(Beginning of Data for review)

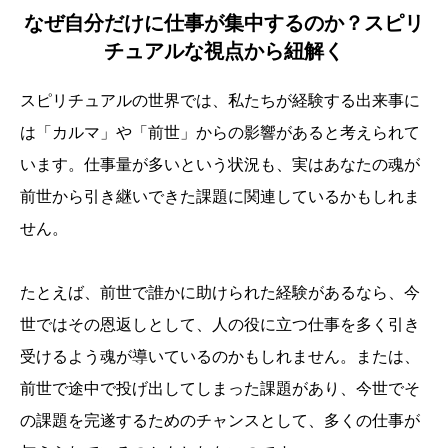
なぜ自分だけに仕事が集中するのか？スピリ
チュアルな視点から紐解く
スピリチュアルの世界では、私たちが経験する出来事に
は「カルマ」や「前世」からの影響があると考えられて
います。仕事量が多いという状況も、実はあなたの魂が
前世から引き継いできた課題に関連しているかもしれま
せん。
たとえば、前世で誰かに助けられた経験があるなら、今
世ではその恩返しとして、人の役に立つ仕事を多く引き
受けるよう魂が導いているのかもしれません。または、
前世で途中で投げ出してしまった課題があり、今世でそ
の課題を完遂するためのチャンスとして、多くの仕事が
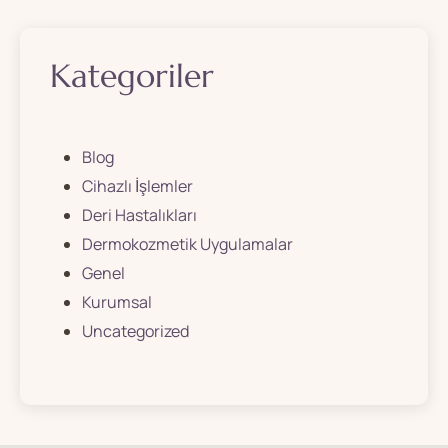
Kategoriler
Blog
Cihazlı İşlemler
Deri Hastalıkları
Dermokozmetik Uygulamalar
Genel
Kurumsal
Uncategorized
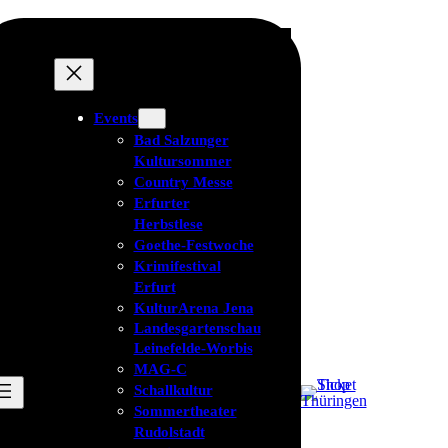
Events
Bad Salzunger
Kultursommer
Country Messe
Erfurter
Herbstlese
Goethe-Festwoche
Krimifestival
Erfurt
KulturArena Jena
Landesgartenschau
Leinefelde-Worbis
MAG-C
Schallkultur
Sommertheater
Rudolstadt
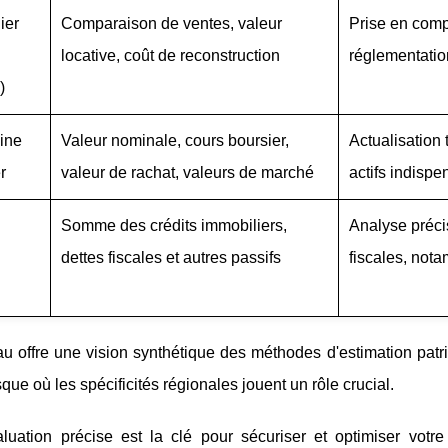
ier
Comparaison de ventes, valeur
Prise en compt
locative, coût de reconstruction
réglementation
)
ine
Valeur nominale, cours boursier,
Actualisation 
r
valeur de rachat, valeurs de marché
actifs indispe
Somme des crédits immobiliers,
Analyse précis
dettes fiscales et autres passifs
fiscales, not
au offre une vision synthétique des méthodes d'estimation pat
ue où les spécificités régionales jouent un rôle crucial.
luation précise est la clé pour sécuriser et optimiser vot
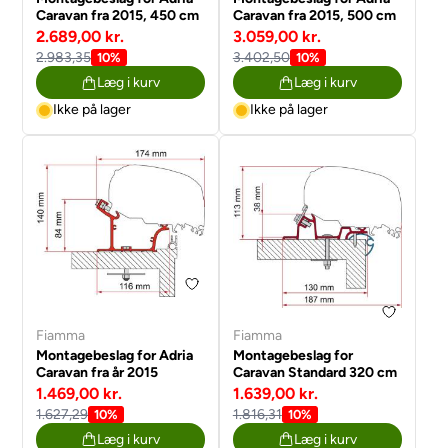
Caravan fra 2015, 450 cm
Caravan fra 2015, 500 cm
2.689,00 kr.
3.059,00 kr.
2.983,35
3.402,50
10%
10%
Læg i kurv
Læg i kurv
Ikke på lager
Ikke på lager
Fiamma
Fiamma
Montagebeslag for Adria
Montagebeslag for
Caravan fra år 2015
Caravan Standard 320 cm
1.469,00 kr.
1.639,00 kr.
1.627,29
1.816,31
10%
10%
Læg i kurv
Læg i kurv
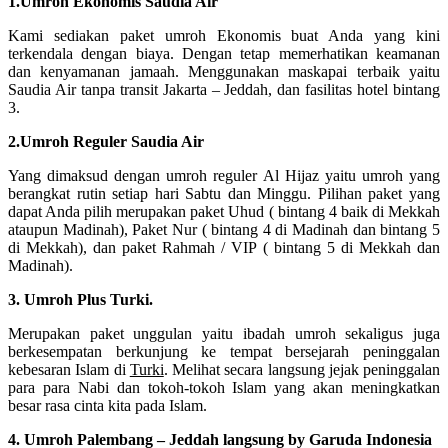
1.Umroh Ekonomis Saudia Air
Kami sediakan paket umroh Ekonomis buat Anda yang kini
terkendala dengan biaya. Dengan tetap memerhatikan keamanan
dan kenyamanan jamaah. Menggunakan maskapai terbaik yaitu
Saudia Air tanpa transit Jakarta – Jeddah, dan fasilitas hotel bintang
3.
2.Umroh Reguler Saudia Air
Yang dimaksud dengan umroh reguler Al Hijaz yaitu umroh yang
berangkat rutin setiap hari Sabtu dan Minggu. Pilihan paket yang
dapat Anda pilih merupakan paket Uhud ( bintang 4 baik di Mekkah
ataupun Madinah), Paket Nur ( bintang 4 di Madinah dan bintang 5
di Mekkah), dan paket Rahmah / VIP ( bintang 5 di Mekkah dan
Madinah).
3. Umroh Plus Turki.
Merupakan paket unggulan yaitu ibadah umroh sekaligus juga
berkesempatan berkunjung ke tempat bersejarah peninggalan
kebesaran Islam di
Turki
. Melihat secara langsung jejak peninggalan
para para Nabi dan tokoh-tokoh Islam yang akan meningkatkan
besar rasa cinta kita pada Islam.
4. Umroh Palembang – Jeddah langsung by Garuda Indonesia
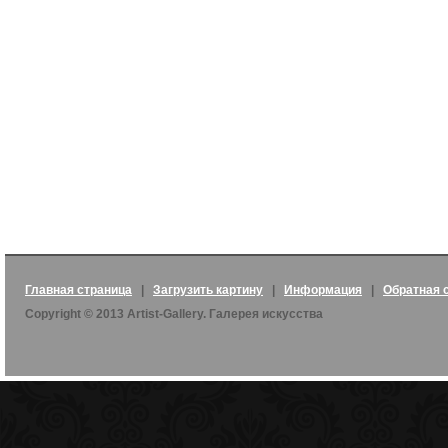
Главная страница
|
Загрузить картину
|
Информация
|
Обратная 
Copyright © 2013 Artist-Gallery. Галерея искусства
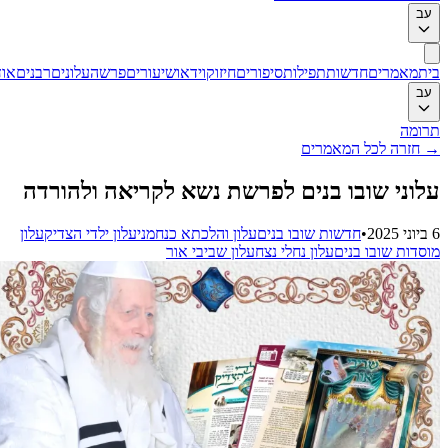
ב
ת
מאמרים
חדשות
תפילות
סיפורים
חיזוק
וידאו
שיעורים
פרשה
עלונים
רבנים
אודות
ב
ומה
חזרה לכל המאמרים
וני שובו בנים לפרשת נשא לקריאה ולהורדה
•
חדשות שובו בנים
עלון והלכתא כנחמני
עלון ילדי הצדיק
עלון
סדות שובו בנים
עלון נחלי נצח
עלון שביבי אור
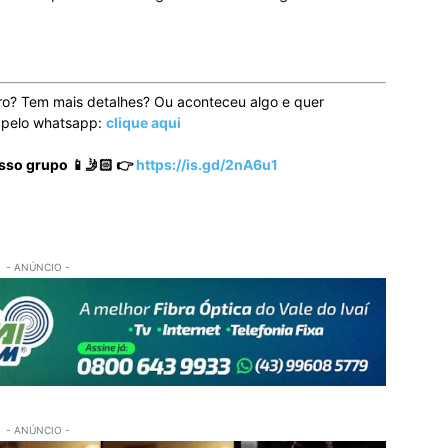
ro? Tem mais detalhes? Ou aconteceu algo e quer
o pelo whatsapp:
clique aqui
sso grupo 📱🤳🏻 👉
https://is.gd/2nA6u1
- ANÚNCIO -
- ANÚNCIO -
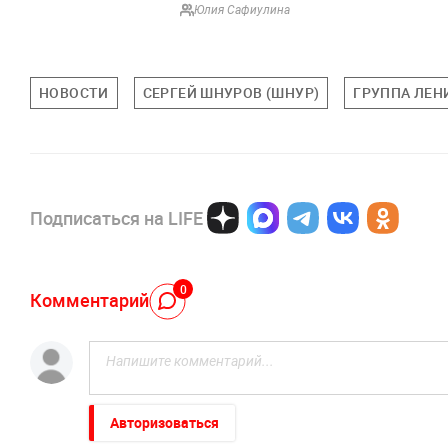
Юлия Сафиулина
НОВОСТИ
СЕРГЕЙ ШНУРОВ (ШНУР)
ГРУППА ЛЕН
Подписаться на LIFE
0
Комментарий
Авторизоваться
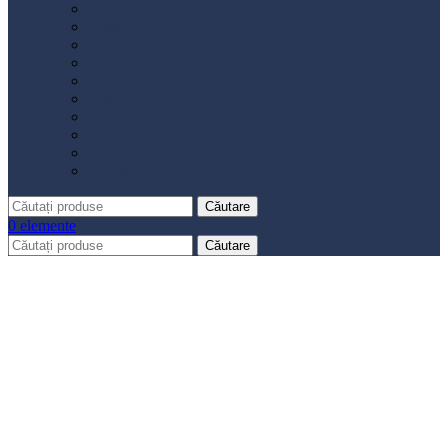
Distribuție
Filtru aer
Filtru combustibil
Filtru polen
Filtru ulei
Placute frână
Saboți frână
Set reparație etrier
Suspensie
Diverse
Căutare
0
elemente
Căutare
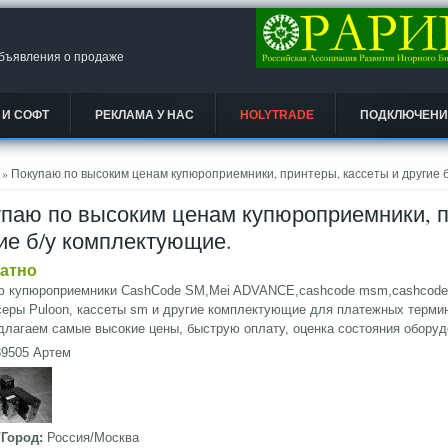
объявления о продаже
 И СОФТ
РЕКЛАМА У НАС
HOLYTRADE
ПОДКЛЮЧЕНИЕ
есь
» Покупаю по высоким ценам купюроприемники, принтеры, кассеты и другие 
паю по высоким ценам купюроприемники, п
ие б/у комплектующие.
атно
ю купюроприемники CashCode SM,Mei ADVANCE,cashcode msm,cashcode m
еры Puloon, кассеты sm и другие комплектующие для платежных терми
лагаем самые высокие цены, быструю оплату, оценка состояния оборуд
39505 Артем
/Город:
Россия/Москва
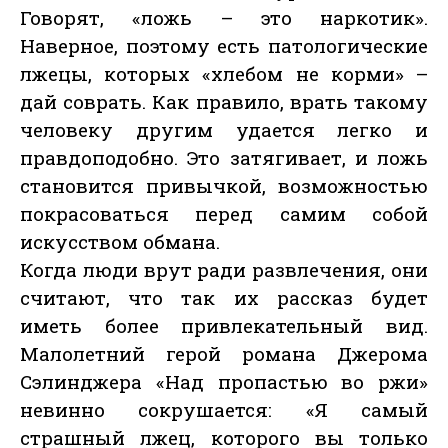
Говорят, «ложь – это наркотик».
Наверное, поэтому есть патологические
лжецы, которых «хлебом не корми» –
дай соврать. Как правило, врать такому
человеку другим удается легко и
правдоподобно. Это затягивает, и ложь
становится привычкой, возможностью
покрасоваться перед самим собой
искусством обмана.
Когда люди врут ради развлечения, они
считают, что так их рассказ будет
иметь более привлекательный вид.
Малолетний герой романа Джерома
Сэлинджера «Над пропастью во ржи»
невинно сокрушается: «Я самый
страшный лжец, которого вы только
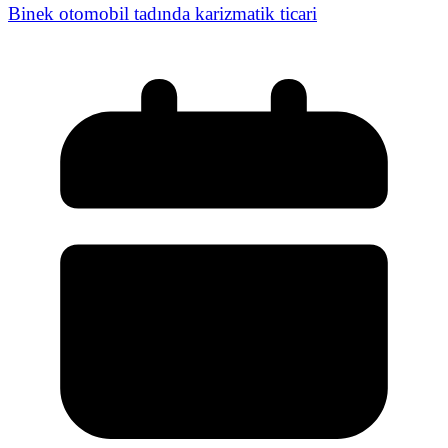
Binek otomobil tadında karizmatik ticari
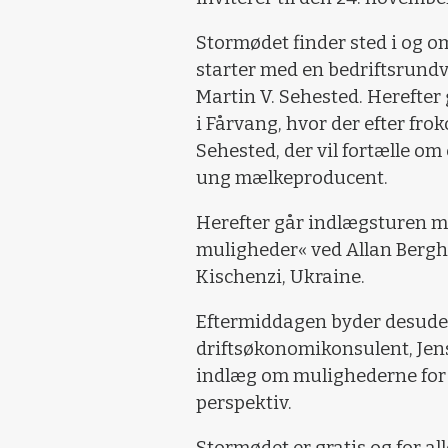
Stormødet finder sted i og 
starter med en bedriftsrund
Martin V. Sehested. Herefter
i Fårvang, hvor der efter fro
Sehested, der vil fortælle o
ung mælkeproducent.
Herefter går indlægsturen m
muligheder« ved Allan Bergh
Kischenzi, Ukraine.
Eftermiddagen byder desude
driftsøkonomikonsulent, Jens
indlæg om mulighederne for
perspektiv.
Stormødet er gratis og for al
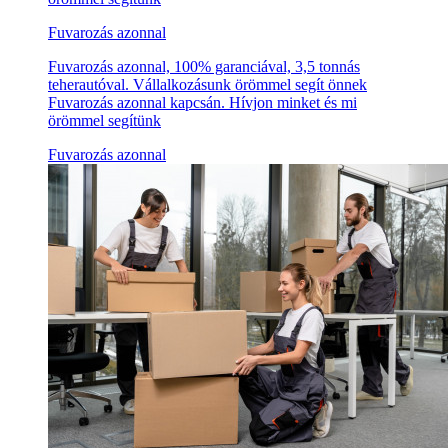
Fuvarozás azonnal
Fuvarozás azonnal, 100% garanciával, 3,5 tonnás
teherautóval. Vállalkozásunk örömmel segít önnek
Fuvarozás azonnal kapcsán. Hívjon minket és mi
örömmel segítünk
Fuvarozás azonnal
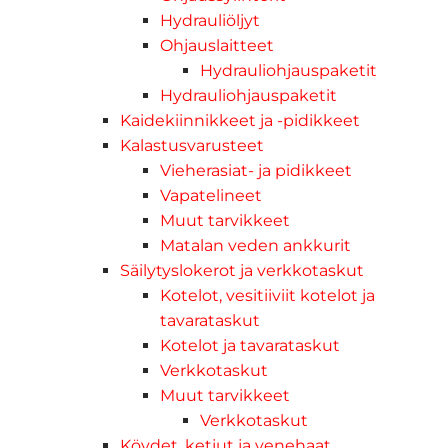
Hydrauliöljyt
Ohjauslaitteet
Hydrauliohjauspaketit
Hydrauliohjauspaketit
Kaidekiinnikkeet ja -pidikkeet
Kalastusvarusteet
Vieherasiat- ja pidikkeet
Vapatelineet
Muut tarvikkeet
Matalan veden ankkurit
Säilytyslokerot ja verkkotaskut
Kotelot, vesitiiviit kotelot ja
tavarataskut
Kotelot ja tavarataskut
Verkkotaskut
Muut tarvikkeet
Verkkotaskut
Köydet, ketjut ja venehaat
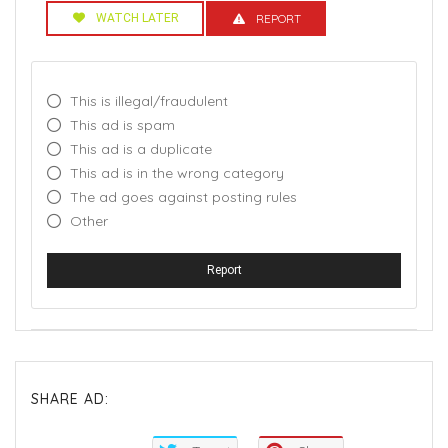
WATCH LATER
REPORT
This is illegal/fraudulent
This ad is spam
This ad is a duplicate
This ad is in the wrong category
The ad goes against posting rules
Other
Report
SHARE AD:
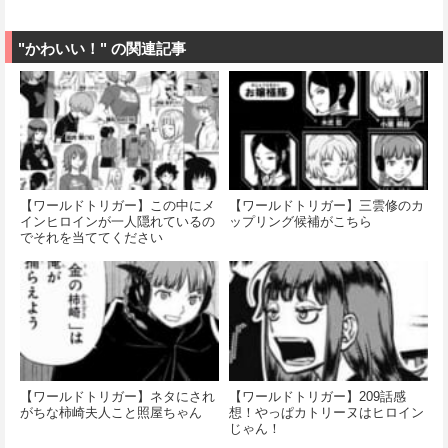
"かわいい！" の関連記事
【ワールドトリガー】この中にメ
【ワールドトリガー】三雲修のカ
インヒロインが一人隠れているの
ップリング候補がこちら
でそれを当ててください
【ワールドトリガー】ネタにされ
【ワールドトリガー】209話感
がちな柿崎夫人こと照屋ちゃん
想！やっぱカトリーヌはヒロイン
じゃん！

(End of Data for review)

--- Your instructions ---
Reproduce the text from all of the data above line for line, with no changes, and leave the pictures out.

--- Reply ---
なぜ自分だけに仕事が集中するのか？スピリ
チュアルな視点から紐解く
スピリチュアルの世界では、私たちが経験する出来事に
は「カルマ」や「前世」からの影響があると考えられて
います。仕事量が多いという状況も、実はあなたの魂が
前世から引き継いできた課題に関連しているかもしれま
せん。
たとえば、前世で誰かに助けられた経験があるなら、今
世ではその恩返しとして、人の役に立つ仕事を多く引き
受けるよう魂が導いているのかもしれません。または、
前世で途中で投げ出してしまった課題があり、今世でそ
の課題を完遂するためのチャンスとして、多くの仕事が
Kategoriler
Blog
Cihazlı İşlemler
Deri Hastalıkları
Dermokozmetik Uygulamalar
Genel
Kurumsal
Uncategorized
Events
Bad Salzunger
Kultursommer
Country Messe
Erfurter
Herbstlese
Goethe-Festwoche
Krimifestival
Erfurt
KulturArena Jena
Landesgartenschau
Leinefelde-Worbis
MAG-C
Schallkultur
Sommertheater
Rudolstadt
ier
Comparaison de ventes, valeur
Prise en compt
locative, coût de reconstruction
réglementation
)
ine
Valeur nominale, cours boursier,
Actualisation 
r
valeur de rachat, valeurs de marché
actifs indispe
Somme des crédits immobiliers,
Analyse précis
dettes fiscales et autres passifs
fiscales, not
au offre une vision synthétique des méthodes d'estimation pat
ue où les spécificités régionales jouent un rôle crucial.
luation précise est la clé pour sécuriser et optimiser vot
Caravan fra 2015, 450 cm
Caravan fra 2015, 500 cm
2.689,00 kr.
3.059,00 kr.
2.983,35
3.402,50
10%
10%
Læg i kurv
Læg i kurv
Ikke på lager
Ikke på lager
Fiamma
Fiamma
Montagebeslag for Adria
Montagebeslag for
Caravan fra år 2015
Caravan Standard 320 cm
1.469,00 kr.
1.639,00 kr.
1.627,29
1.816,31
10%
10%
Læg i kurv
Læg i kurv
1.Umroh Ekonomis Saudia Air
Kami sediakan paket umroh Ekonomis buat Anda yang kini
terkendala dengan biaya. Dengan tetap memerhatikan keamanan
dan kenyamanan jamaah. Menggunakan maskapai terbaik yaitu
Saudia Air tanpa transit Jakarta – Jeddah, dan fasilitas hotel bintang
3.
2.Umroh Reguler Saudia Air
Yang dimaksud dengan umroh reguler Al Hijaz yaitu umroh yang
berangkat rutin setiap hari Sabtu dan Minggu. Pilihan paket yang
dapat Anda pilih merupakan paket Uhud ( bintang 4 baik di Mekkah
ataupun Madinah), Paket Nur ( bintang 4 di Madinah dan bintang 5
di Mekkah), dan paket Rahmah / VIP ( bintang 5 di Mekkah dan
Madinah).
3. Umroh Plus Turki.
Merupakan paket unggulan yaitu ibadah umroh sekaligus juga
berkesempatan berkunjung ke tempat bersejarah peninggalan
kebesaran Islam di
Turki
. Melihat secara langsung jejak peninggalan
para para Nabi dan tokoh-tokoh Islam yang akan meningkatkan
besar rasa cinta kita pada Islam.
4. Umroh Palembang – Jeddah langsung by Garuda Indonesia
Главная страница
|
Загрузить картину
|
Информация
|
Обратная 
Copyright © 2013 Artist-Gallery. Галерея искусства
ב
ת
מאמרים
חדשות
תפילות
סיפורים
חיזוק
וידאו
שיעורים
פרשה
עלונים
רבנים
אודות
ב
ומה
חזרה לכל המאמרים
וני שובו בנים לפרשת נשא לקריאה ולהורדה
•
חדשות שובו בנים
עלון והלכתא כנחמני
עלון ילדי הצדיק
עלון
סדות שובו בנים
עלון נחלי נצח
עלון שביבי אור
ro? Tem mais detalhes? Ou aconteceu algo e quer
o pelo whatsapp:
clique aqui
sso grupo 📱🤳🏻 👉
https://is.gd/2nA6u1
- ANÚNCIO -
- ANÚNCIO -
Юлия Сафиулина
НОВОСТИ
СЕРГЕЙ ШНУРОВ (ШНУР)
ГРУППА ЛЕН
Подписаться на LIFE
0
Комментарий
Авторизоваться
Distribuție
Filtru aer
Filtru combustibil
Filtru polen
Filtru ulei
Placute frână
Saboți frână
Set reparație etrier
Suspensie
Diverse
Căutare
0
elemente
Căutare
объявления о продаже
 И СОФТ
РЕКЛАМА У НАС
HOLYTRADE
ПОДКЛЮЧЕНИЕ
есь
» Покупаю по высоким ценам купюроприемники, принтеры, кассеты и другие 
паю по высоким ценам купюроприемники, п
ие б/у комплектующие.
атно
ю купюроприемники CashCode SM,Mei ADVANCE,cashcode msm,cashcode m
еры Puloon, кассеты sm и другие комплектующие для платежных терми
лагаем самые высокие цены, быструю оплату, оценка состояния оборуд
39505 Артем
/Город:
Россия/Москва
Говорят, «ложь – это наркотик».
Наверное, поэтому есть патологические
лжецы, которых «хлебом не корми» –
дай соврать. Как правило, врать такому
человеку другим удается легко и
правдоподобно. Это затягивает, и ложь
становится привычкой, возможностью
покрасоваться перед самим собой
искусством обмана.
Когда люди врут ради развлечения, они
считают, что так их рассказ будет
иметь более привлекательный вид.
Малолетний герой романа Джерома
Сэлинджера «Над пропастью во ржи»
невинно сокрушается: «Я самый
страшный лжец, которого вы только
Binek otomobil tadında karizmatik ticari
Stormødet finder sted i og 
starter med en bedriftsrund
Martin V. Sehested. Herefter
i Fårvang, hvor der efter fro
Sehested, der vil fortælle o
ung mælkeproducent.
Herefter går indlægsturen m
muligheder« ved Allan Bergh
Kischenzi, Ukraine.
Eftermiddagen byder desude
driftsøkonomikonsulent, Jens
indlæg om mulighederne for
perspektiv.
Stormødet er gratis og for al
Fuvarozás azonnal
Fuvarozás azonnal, 100% garanciával, 3,5 tonnás
teherautóval. Vállalkozásunk örömmel segít önnek
Fuvarozás azonnal kapcsán. Hívjon minket és mi
örömmel segítünk
Fuvarozás azonnal
Hydrauliöljyt
Ohjauslaitteet
Hydrauliohjauspaketit
Hydrauliohjauspaketit
Kaidekiinnikkeet ja -pidikkeet
Kalastusvarusteet
Vieherasiat- ja pidikkeet
Vapatelineet
Muut tarvikkeet
Matalan veden ankkurit
Säilytyslokerot ja verkkotaskut
Kotelot, vesitiiviit kotelot ja
tavarataskut
Kotelot ja tavarataskut
Verkkotaskut
Muut tarvikkeet
Verkkotaskut
Köydet, ketjut ja venehaat
WATCH LATER
REPORT
This is illegal/fraudulent
This ad is spam
This ad is a duplicate
This ad is in the wrong category
The ad goes against posting rules
Other
Report
SHARE AD:
"かわいい！" の関連記事
【ワールドトリガー】この中にメ
【ワールドトリガー】三雲修のカ
インヒロインが一人隠れているの
ップリング候補がこちら
でそれを当ててください
【ワールドトリガー】ネタにされ
【ワールドトリガー】209話感
がちな柿崎夫人こと照屋ちゃん
想！やっぱカトリーヌはヒロイン
じゃん！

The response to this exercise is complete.